→ **INSTRUCTIONS TO FOLLOW**: Rewrite the material from its first line through the line containing "25: (432, 392)", swapping "absolute pixels" for "image pixels" and leaving everything else unchanged.

→ **EXERCISE INPUTS**:
-----

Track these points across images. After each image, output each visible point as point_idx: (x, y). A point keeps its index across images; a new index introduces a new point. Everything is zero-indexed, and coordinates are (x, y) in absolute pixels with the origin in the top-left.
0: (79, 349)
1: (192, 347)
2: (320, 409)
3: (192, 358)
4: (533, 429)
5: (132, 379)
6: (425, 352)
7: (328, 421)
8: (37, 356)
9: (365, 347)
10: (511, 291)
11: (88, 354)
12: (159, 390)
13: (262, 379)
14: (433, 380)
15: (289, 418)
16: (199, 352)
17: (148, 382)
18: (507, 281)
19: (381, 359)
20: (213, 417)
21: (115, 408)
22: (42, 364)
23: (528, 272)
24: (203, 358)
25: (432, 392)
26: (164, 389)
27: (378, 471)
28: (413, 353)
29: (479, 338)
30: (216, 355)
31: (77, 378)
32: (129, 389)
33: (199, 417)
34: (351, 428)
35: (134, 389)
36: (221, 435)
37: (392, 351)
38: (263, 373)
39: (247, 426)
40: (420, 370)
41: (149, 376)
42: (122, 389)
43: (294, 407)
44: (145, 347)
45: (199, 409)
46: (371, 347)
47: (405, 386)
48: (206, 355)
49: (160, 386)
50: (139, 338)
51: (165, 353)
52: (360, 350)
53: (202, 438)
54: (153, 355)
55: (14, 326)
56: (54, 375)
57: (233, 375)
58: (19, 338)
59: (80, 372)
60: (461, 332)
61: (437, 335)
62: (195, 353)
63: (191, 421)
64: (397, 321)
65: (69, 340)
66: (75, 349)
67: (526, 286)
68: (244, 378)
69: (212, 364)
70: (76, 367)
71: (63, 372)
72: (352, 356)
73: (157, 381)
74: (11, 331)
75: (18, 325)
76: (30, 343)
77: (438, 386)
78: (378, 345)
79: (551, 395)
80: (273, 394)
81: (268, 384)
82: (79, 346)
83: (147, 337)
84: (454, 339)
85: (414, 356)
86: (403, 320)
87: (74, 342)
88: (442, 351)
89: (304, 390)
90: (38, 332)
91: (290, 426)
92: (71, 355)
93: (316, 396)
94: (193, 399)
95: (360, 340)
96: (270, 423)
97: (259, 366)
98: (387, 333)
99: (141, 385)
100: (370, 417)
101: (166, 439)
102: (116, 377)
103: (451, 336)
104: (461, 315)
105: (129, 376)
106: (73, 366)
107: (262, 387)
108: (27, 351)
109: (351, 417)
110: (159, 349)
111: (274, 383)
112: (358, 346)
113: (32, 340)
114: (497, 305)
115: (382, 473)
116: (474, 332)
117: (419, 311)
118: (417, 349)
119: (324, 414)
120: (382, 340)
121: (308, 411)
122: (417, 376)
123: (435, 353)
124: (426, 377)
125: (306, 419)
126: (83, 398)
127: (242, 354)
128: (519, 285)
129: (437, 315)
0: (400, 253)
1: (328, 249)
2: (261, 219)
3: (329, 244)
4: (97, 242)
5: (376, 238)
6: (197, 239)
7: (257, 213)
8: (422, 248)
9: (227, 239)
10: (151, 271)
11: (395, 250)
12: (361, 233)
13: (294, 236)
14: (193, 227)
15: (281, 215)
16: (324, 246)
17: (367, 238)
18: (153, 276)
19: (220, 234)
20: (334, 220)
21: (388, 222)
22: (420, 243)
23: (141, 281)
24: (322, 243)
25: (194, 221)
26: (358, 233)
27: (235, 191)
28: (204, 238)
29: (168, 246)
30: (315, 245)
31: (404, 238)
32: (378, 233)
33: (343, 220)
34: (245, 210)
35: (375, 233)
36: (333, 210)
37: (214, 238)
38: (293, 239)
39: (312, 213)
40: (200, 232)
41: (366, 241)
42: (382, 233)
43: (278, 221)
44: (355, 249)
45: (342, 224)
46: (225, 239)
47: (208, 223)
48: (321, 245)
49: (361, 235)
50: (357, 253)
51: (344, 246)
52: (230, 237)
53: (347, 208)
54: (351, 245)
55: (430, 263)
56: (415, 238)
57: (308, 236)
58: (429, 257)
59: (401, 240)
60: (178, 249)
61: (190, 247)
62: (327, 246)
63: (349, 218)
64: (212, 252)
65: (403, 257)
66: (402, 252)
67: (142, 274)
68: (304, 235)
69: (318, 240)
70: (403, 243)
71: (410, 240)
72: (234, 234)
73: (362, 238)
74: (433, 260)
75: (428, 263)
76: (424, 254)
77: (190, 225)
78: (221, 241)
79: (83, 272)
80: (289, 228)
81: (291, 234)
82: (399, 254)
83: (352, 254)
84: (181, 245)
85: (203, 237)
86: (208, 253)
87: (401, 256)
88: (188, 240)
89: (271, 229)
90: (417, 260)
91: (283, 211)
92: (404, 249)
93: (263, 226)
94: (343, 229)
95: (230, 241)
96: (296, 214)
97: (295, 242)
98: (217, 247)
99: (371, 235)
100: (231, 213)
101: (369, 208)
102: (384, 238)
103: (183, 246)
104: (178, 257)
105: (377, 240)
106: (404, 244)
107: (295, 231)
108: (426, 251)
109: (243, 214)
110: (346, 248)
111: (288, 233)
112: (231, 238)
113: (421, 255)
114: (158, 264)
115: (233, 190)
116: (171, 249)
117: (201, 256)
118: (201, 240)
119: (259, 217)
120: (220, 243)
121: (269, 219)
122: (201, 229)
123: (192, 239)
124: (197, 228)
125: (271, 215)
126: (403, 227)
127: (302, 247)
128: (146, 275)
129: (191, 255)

-----

→ **EXERCISE SOLUTION**:
Track these points across images. After each image, output each visible point as point_idx: (x, y). A point keeps its index across images; a new index introduces a new point. Everything is zero-indexed, and coordinates are (x, y) in image pixels with the origin in the top-left.
0: (79, 349)
1: (192, 347)
2: (320, 409)
3: (192, 358)
4: (533, 429)
5: (132, 379)
6: (425, 352)
7: (328, 421)
8: (37, 356)
9: (365, 347)
10: (511, 291)
11: (88, 354)
12: (159, 390)
13: (262, 379)
14: (433, 380)
15: (289, 418)
16: (199, 352)
17: (148, 382)
18: (507, 281)
19: (381, 359)
20: (213, 417)
21: (115, 408)
22: (42, 364)
23: (528, 272)
24: (203, 358)
25: (432, 392)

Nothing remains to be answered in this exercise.